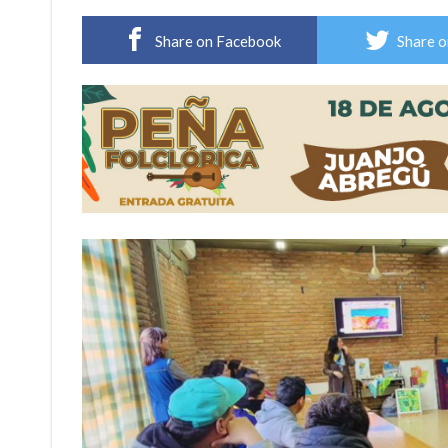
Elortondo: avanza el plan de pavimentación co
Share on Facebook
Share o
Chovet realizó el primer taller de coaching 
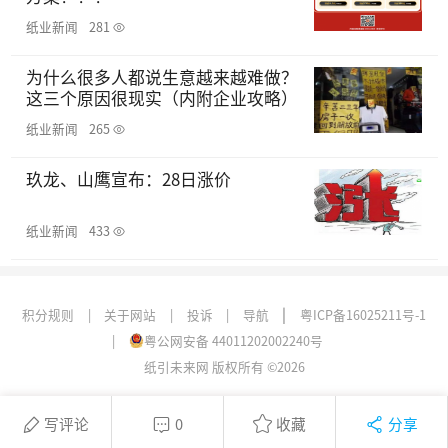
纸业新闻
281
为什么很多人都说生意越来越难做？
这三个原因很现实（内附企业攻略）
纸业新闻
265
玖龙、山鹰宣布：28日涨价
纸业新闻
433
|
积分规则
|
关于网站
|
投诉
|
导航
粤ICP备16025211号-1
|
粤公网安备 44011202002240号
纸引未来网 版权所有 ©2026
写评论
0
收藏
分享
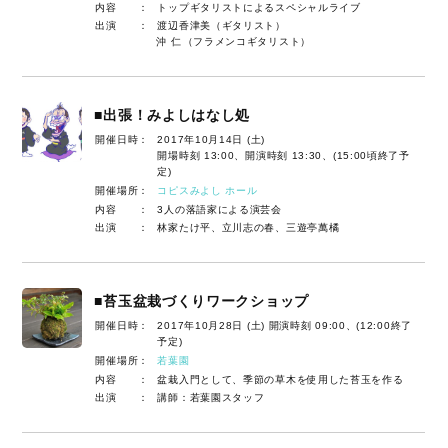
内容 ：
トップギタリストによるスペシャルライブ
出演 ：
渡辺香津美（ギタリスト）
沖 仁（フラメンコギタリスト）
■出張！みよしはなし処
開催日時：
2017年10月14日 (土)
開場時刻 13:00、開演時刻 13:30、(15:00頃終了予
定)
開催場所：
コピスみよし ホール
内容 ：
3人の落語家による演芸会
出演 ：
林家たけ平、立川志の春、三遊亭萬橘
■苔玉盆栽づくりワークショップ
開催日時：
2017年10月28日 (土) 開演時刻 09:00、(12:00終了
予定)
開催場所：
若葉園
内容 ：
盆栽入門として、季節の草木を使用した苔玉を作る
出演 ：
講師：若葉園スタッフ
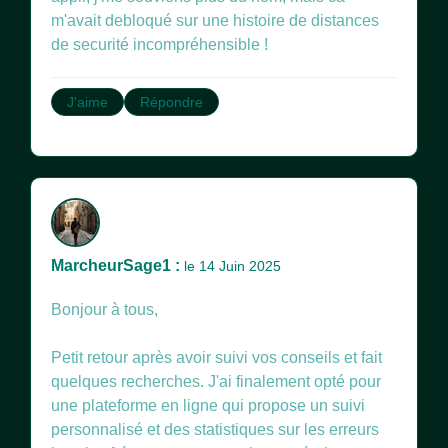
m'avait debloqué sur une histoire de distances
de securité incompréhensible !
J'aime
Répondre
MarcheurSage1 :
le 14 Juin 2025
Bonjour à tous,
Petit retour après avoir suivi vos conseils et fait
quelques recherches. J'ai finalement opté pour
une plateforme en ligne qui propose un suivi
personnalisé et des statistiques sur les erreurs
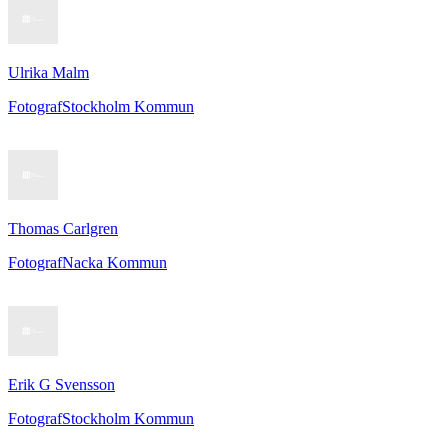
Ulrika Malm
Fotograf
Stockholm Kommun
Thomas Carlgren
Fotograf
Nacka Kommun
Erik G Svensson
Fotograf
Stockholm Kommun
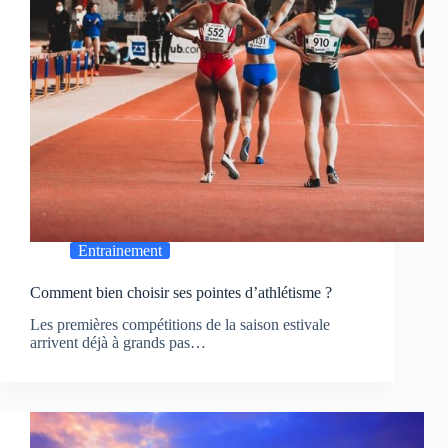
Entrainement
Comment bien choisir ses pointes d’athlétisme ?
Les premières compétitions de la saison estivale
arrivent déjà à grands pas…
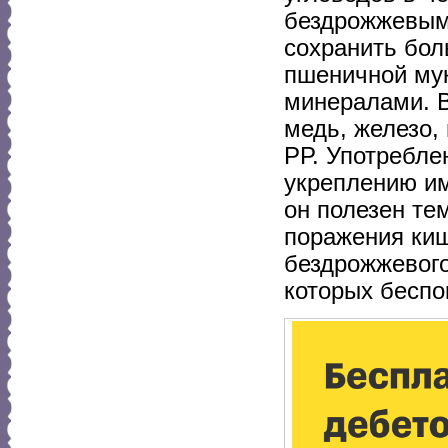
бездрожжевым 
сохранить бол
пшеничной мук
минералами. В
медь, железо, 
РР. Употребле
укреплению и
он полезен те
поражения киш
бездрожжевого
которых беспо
==
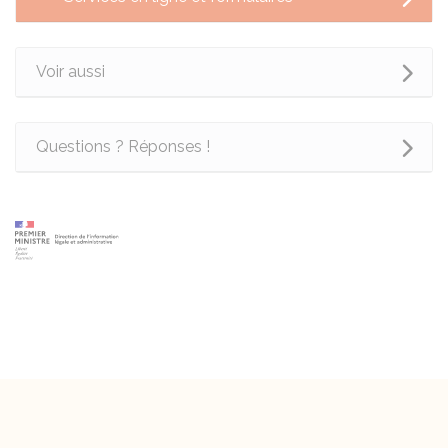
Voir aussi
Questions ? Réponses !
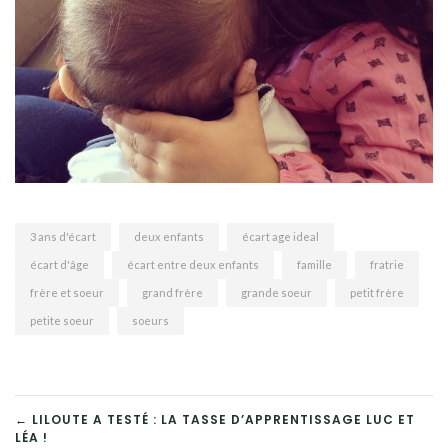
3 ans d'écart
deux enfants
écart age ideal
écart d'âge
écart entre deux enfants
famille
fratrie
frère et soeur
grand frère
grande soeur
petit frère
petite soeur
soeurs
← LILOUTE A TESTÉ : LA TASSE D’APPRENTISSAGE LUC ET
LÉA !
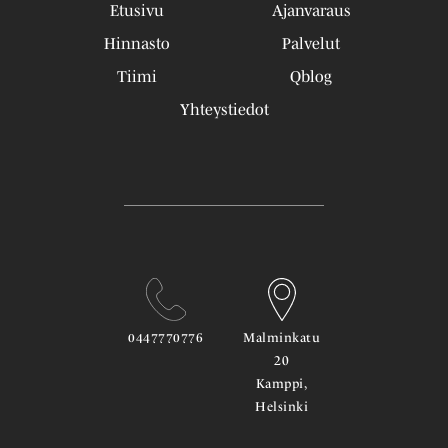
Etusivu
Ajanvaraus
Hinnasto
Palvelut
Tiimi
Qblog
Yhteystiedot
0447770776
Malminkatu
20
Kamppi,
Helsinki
--
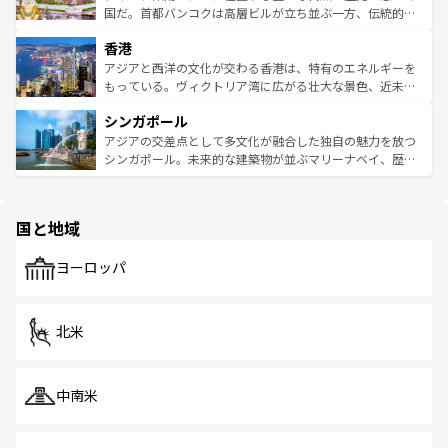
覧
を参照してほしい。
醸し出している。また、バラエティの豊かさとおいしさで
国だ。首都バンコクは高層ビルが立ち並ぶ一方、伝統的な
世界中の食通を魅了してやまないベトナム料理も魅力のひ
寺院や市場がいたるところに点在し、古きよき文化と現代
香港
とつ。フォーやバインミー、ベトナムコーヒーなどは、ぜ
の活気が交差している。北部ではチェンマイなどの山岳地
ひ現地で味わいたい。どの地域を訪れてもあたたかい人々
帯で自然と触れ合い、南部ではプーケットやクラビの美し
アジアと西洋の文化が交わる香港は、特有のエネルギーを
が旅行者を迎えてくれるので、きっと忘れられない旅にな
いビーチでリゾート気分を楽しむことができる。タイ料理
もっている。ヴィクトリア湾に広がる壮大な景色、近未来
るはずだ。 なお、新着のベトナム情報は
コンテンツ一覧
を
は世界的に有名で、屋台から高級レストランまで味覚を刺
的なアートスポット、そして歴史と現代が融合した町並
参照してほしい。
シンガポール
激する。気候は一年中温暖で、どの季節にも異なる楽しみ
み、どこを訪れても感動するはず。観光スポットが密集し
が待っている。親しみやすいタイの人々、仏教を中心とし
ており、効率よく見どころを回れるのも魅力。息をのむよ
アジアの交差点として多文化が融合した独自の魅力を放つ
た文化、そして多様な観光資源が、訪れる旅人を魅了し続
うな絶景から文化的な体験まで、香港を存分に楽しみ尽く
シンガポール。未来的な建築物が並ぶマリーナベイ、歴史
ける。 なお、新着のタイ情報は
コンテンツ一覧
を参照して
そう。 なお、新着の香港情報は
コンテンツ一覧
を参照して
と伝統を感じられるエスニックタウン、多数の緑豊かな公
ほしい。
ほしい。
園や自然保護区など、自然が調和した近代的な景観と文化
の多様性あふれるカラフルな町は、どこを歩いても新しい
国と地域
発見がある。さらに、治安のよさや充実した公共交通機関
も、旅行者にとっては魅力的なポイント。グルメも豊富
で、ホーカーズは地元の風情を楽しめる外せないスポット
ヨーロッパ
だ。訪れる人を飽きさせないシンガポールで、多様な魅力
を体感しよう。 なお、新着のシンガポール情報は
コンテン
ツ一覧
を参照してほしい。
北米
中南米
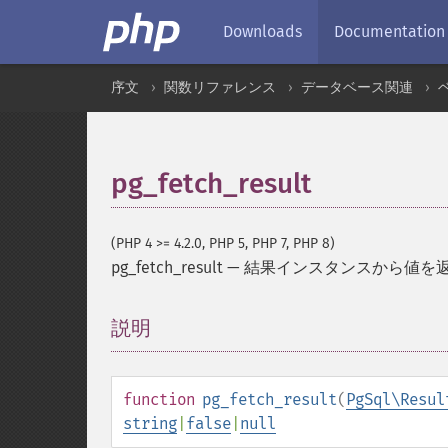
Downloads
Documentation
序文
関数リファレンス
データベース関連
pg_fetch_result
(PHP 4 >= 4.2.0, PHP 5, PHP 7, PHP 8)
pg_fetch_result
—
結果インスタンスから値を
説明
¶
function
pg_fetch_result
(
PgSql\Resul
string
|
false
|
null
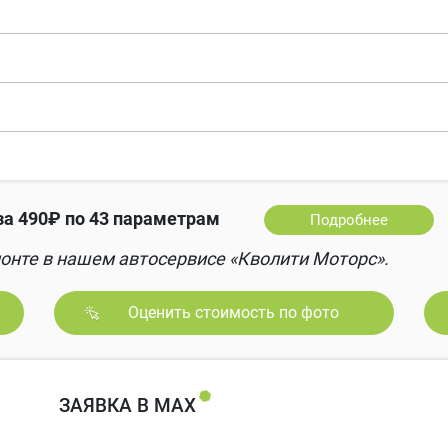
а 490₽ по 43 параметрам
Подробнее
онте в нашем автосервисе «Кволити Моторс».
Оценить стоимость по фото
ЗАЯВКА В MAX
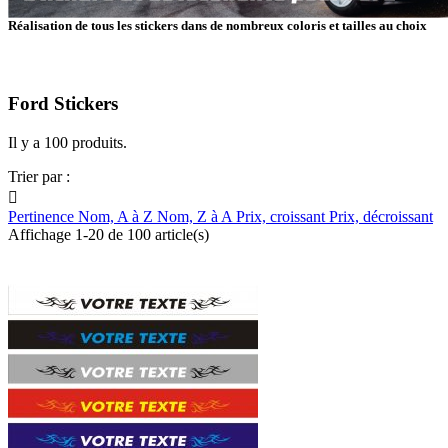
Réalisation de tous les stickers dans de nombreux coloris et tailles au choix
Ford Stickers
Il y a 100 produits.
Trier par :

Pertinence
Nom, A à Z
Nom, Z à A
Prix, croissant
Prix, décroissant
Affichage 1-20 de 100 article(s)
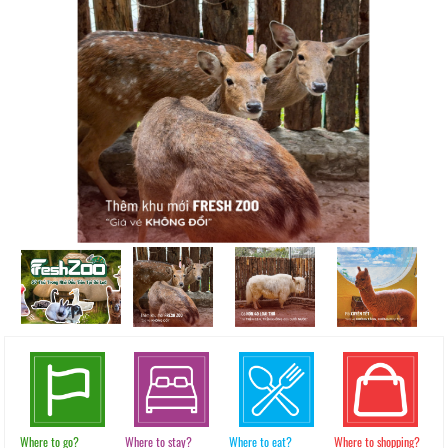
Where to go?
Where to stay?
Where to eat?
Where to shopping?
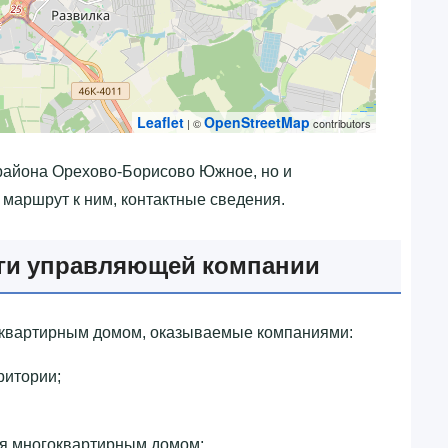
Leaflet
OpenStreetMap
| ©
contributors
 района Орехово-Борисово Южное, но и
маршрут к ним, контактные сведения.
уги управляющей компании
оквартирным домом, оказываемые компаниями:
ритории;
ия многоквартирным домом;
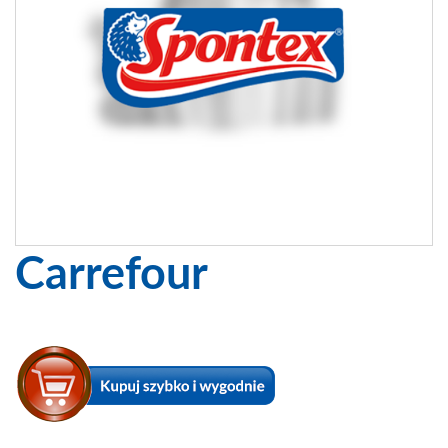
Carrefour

**ASSIGNED TASK:**
Give back exactly, and solely, the section of the data above bounded by the line containing "Les premières compétitions" and the line containing "которых беспо", both bounding lines included and pictures omitted.

**REPLY:**
Les premières compétitions de la saison estivale
arrivent déjà à grands pas…
бездрожжевым 
сохранить бол
пшеничной мук
минералами. В
медь, железо, 
РР. Употребле
укреплению и
он полезен те
поражения киш
бездрожжевого
которых беспо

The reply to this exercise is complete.